The dataset includes patients with beta-thalassemia major and intermedia (BT) and alpha-thalassemia/Hemoglobin H disease (AT) excluding those who undergone hematopoietic stem cell transplantation (HSCT) or gene therapy prior to registry enrollment.

Results on clinical outcome and disease severity were analyzed stratified by age (pediatric <18 and adult) and transfusion dependence (TD, NTD). TD was defined as having ≥6 transfusion events over a 12-month period.

Results Standardized PID was collected on 900 THAL patients. Fifty one centers reported data on BT (Belgium, 5; Cyprus, 3; Denmark, 1; Greece, 1; Italy, 23 and Spain, 18) while only 14 reported on AT (Belgium, 1; Cyprus, 2; Denmark, 1; Greece, 1; Italy, 3 and Spain, 1) likely due to lower reporting rate because of the milder clinical phenotype of AT.

Overall, 81.3% (732) of patients were diagnosed with BT and 18.7% (168) with AT. The cohort was gender-balanced across all countries (54.6% female). The median age was significantly lower in the AT group (28 y.o.) compared to the BT group (39 y.o.), which is consistent with the lower historical prevalence of AT and recent migration waves from Asian countries.

TD was remarkably different among pediatric and adult patients in both BT (73.9% vs 90.7%) and AT (2% vs 15.5%) suggesting possible worsening of intermediate phenotypes over time.

Cyprus had the highest transfusion dependency rate (93% vs. overall 85.8%) and was the only country with a mean hemoglobin level above the overall average (10.7 g/dL vs. 10.1 g/dL).

Hydroxyurea usage was reported in 4.8% of BT and 2.1% of AT patients. Splenectomy was performed in 36.6% of BT and 6.3% of AT patients, showing marked differences between adult and pediatric populations: 50.8% vs. 2.2% for BT, and 8.4% vs. 2.1% for AT, which may reflect outdated clinical practices in adult THAL patients.

Regarding specific treatments, in AT 29% of patients received folic acid and 19% vitamin D, with similar rates across TD status and age groups. In BT, vitamin D use was comparable, while folic acid was prescribed more frequently in pediatric than adult patients (26% vs 12%).

At least one clinical manifestation of chronic organ damage was reported in 62.1% of BT, being the most frequent osteoporosis (30.9%) and hypogonadism (20.1%). Notably 36.5% of AT patients presented at least one clinical manifestation of chronic organ damage, with osteoporosis (14.9%) and hepatic fibrosis (12.2%) as the most reported.

A total of 14% of BT and 14.9% AT patients presented at least one acute complication related to the disease that led them to an emergency room visit or hospitalization in the last 24 months. Similar distributions were observed when stratifying by TD and age groups.

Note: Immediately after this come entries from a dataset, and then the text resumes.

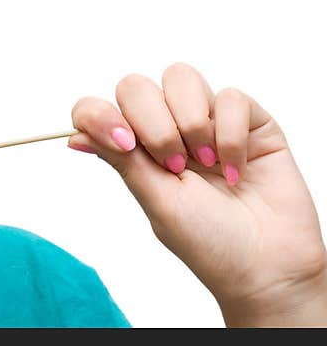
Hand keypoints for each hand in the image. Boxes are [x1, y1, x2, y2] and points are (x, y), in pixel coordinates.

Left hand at [69, 62, 326, 325]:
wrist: (270, 268)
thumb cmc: (210, 243)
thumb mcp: (156, 201)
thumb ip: (122, 159)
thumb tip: (75, 134)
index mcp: (135, 150)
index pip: (99, 109)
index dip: (101, 115)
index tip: (122, 142)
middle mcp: (167, 129)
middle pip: (135, 86)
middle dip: (152, 123)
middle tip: (175, 165)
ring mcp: (207, 122)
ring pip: (180, 77)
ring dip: (191, 121)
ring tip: (205, 163)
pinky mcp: (249, 122)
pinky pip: (231, 97)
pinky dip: (230, 134)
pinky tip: (236, 170)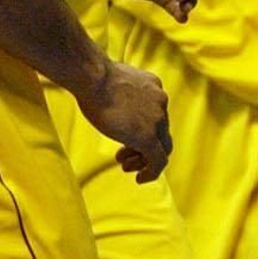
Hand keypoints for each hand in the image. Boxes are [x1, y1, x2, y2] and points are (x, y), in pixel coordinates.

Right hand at [77, 56, 171, 180]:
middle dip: (143, 146)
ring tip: (126, 167)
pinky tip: (140, 179)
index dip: (142, 129)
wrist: (95, 79)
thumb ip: (122, 92)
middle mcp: (160, 101)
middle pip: (160, 131)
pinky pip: (159, 160)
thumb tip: (111, 96)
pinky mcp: (149, 136)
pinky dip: (152, 172)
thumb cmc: (95, 79)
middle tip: (123, 157)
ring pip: (161, 146)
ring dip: (143, 160)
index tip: (125, 138)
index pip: (155, 113)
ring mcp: (157, 118)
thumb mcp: (115, 82)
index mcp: (153, 87)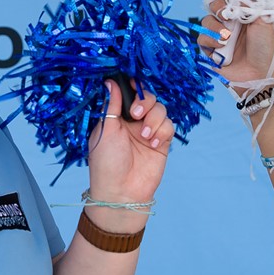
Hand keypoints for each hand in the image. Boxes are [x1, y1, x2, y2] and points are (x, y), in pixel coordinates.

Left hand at [83, 80, 174, 221]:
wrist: (121, 192)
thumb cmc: (106, 163)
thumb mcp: (105, 130)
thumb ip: (112, 105)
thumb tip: (110, 81)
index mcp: (116, 116)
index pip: (129, 93)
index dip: (133, 87)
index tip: (133, 85)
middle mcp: (133, 122)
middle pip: (148, 98)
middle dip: (145, 101)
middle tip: (136, 114)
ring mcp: (148, 132)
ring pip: (160, 110)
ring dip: (154, 119)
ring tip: (144, 135)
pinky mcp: (161, 143)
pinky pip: (168, 126)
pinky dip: (162, 132)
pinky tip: (152, 144)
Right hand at [199, 0, 273, 91]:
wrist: (261, 77)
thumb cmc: (267, 49)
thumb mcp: (264, 21)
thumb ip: (252, 0)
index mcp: (245, 13)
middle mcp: (231, 22)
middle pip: (215, 4)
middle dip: (218, 6)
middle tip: (227, 15)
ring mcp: (220, 35)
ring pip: (206, 20)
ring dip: (215, 27)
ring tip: (227, 38)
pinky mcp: (211, 50)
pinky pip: (202, 38)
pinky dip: (210, 41)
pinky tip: (221, 48)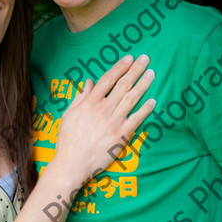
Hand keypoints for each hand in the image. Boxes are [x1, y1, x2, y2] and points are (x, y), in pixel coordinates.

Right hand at [54, 54, 155, 187]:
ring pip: (131, 98)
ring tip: (152, 74)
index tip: (129, 58)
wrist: (73, 163)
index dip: (120, 67)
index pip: (108, 79)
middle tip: (145, 59)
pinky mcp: (121, 135)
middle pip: (122, 85)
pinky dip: (145, 109)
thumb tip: (89, 82)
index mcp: (89, 102)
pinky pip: (136, 119)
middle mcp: (103, 109)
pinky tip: (153, 101)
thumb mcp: (69, 114)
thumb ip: (80, 97)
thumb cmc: (68, 139)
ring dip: (143, 84)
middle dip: (135, 70)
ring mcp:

Conclusions These initial findings support the idea that AT remains underappreciated and underreported compared to BT, while also highlighting significant rate of clinical complications, especially in the adult population.

As a cross-border patient registry, RADeep is capable of pooling and standardizing data across Europe, enabling systematic monitoring of THAL, and robust data-driven research to optimize care pathways. In this context, it provides a framework for generating regulatory-grade real-world evidence and offers standardized data to support patient cohort identification for advanced clinical studies in THAL.